Today’s meeting is also coming just hard on the heels of the Warriors’ 3-0 win over Liberia in a Group A, African Cup of Nations qualifier at the National Sports Stadium on Sunday. Zifa is now set to carry a post-mortem of the game and also plan for the last qualifier against Cape Verde on October 8.

In-between now and the tie in Praia, it’s ideal that Norman Mapeza gets a high profile international friendly. Interestingly, Mapeza was also fingered in the Asiagate report, as is the case with many of the players leading the Warriors in the current qualifiers, and how Zifa handle this issue will be interesting.

Mapeza, just like the majority of those fingered, denies any wrong-doing.

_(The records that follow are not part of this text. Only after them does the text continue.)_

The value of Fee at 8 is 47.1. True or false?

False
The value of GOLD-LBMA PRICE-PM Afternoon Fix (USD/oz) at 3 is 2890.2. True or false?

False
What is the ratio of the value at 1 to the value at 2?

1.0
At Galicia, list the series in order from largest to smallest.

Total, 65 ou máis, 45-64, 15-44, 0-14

His assistant, Joey Antipas, was also fingered in the Asiagate report. Zifa have to decide as a board whether they adopt the recommendations made by Gumede and his team that an independent disciplinary committee be formed to try all those implicated.

Last week Zifa president Cuthbert Dube had to make a public undertaking to the Warriors that they would not be punished, when they returned home for the Nations Cup qualifier against Liberia, after a load of speculative reports claiming that the players would be sanctioned.

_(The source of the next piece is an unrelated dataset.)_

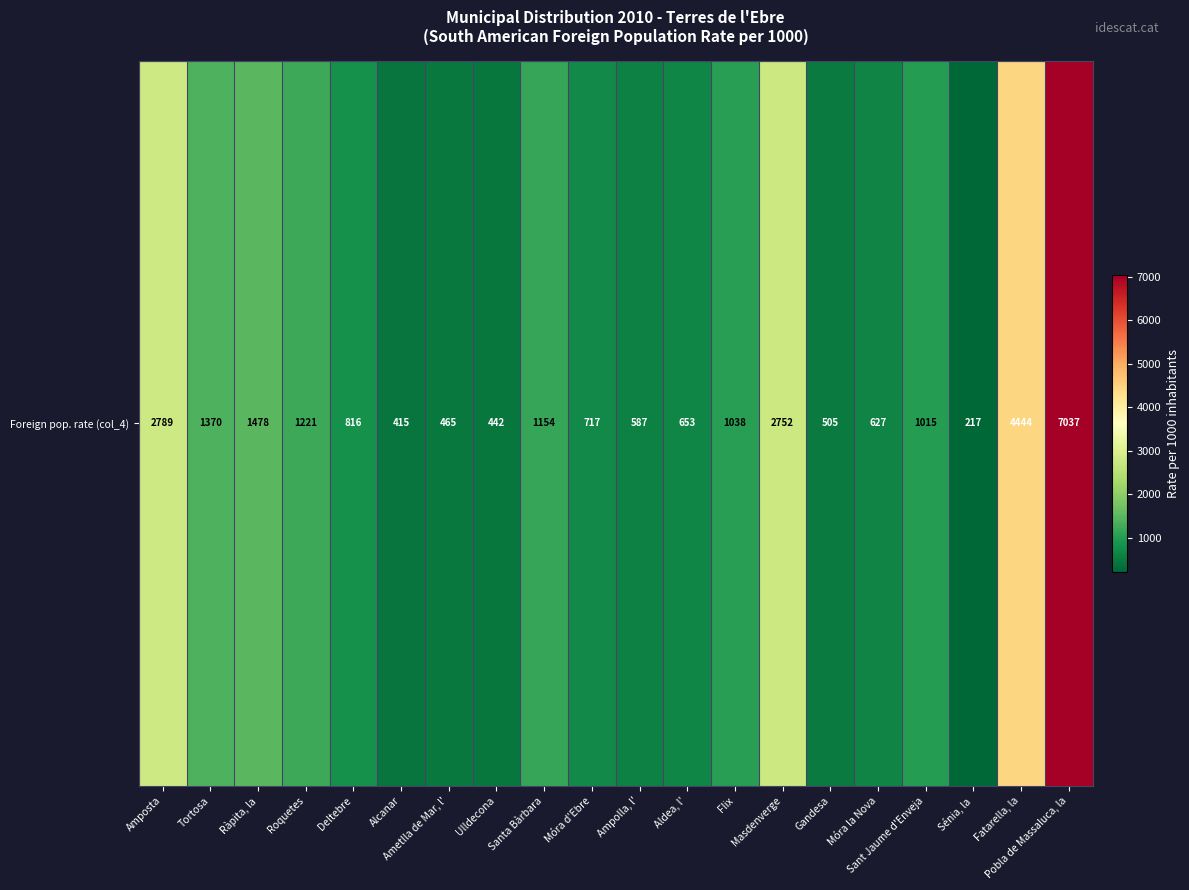

Where does the data first go above 1015?

Amposta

Dube, who has been battling to find the best possible way to deal with the issue, will have to move mountains to balance the need to resolve the issue while at the same time not rocking the Warriors’ boat.

Refreshingly, there has been a change of heart among some board members who were viewed as hardliners with Benedict Moyo, the secretary of the investigating committee, telling The Herald on Monday that the mission to qualify for the 2012 Nations Cup finals was the biggest battle.

Moyo said the board was now fully behind Mapeza and revealed that it was a mistake for the Zifa leadership to tamper with the coaching staff leading to the game against Cape Verde last week.

“It was unfortunate that we got into a situation where we had co-coaches for the home game against Cape Verde when it is clear that in football there is no democracy because you only have one guy barking the orders,” said Moyo.

“As part of the Zifa leadership, we regret all that, it is something that should not have happened and to me it remains a 10 October 2010 disaster.”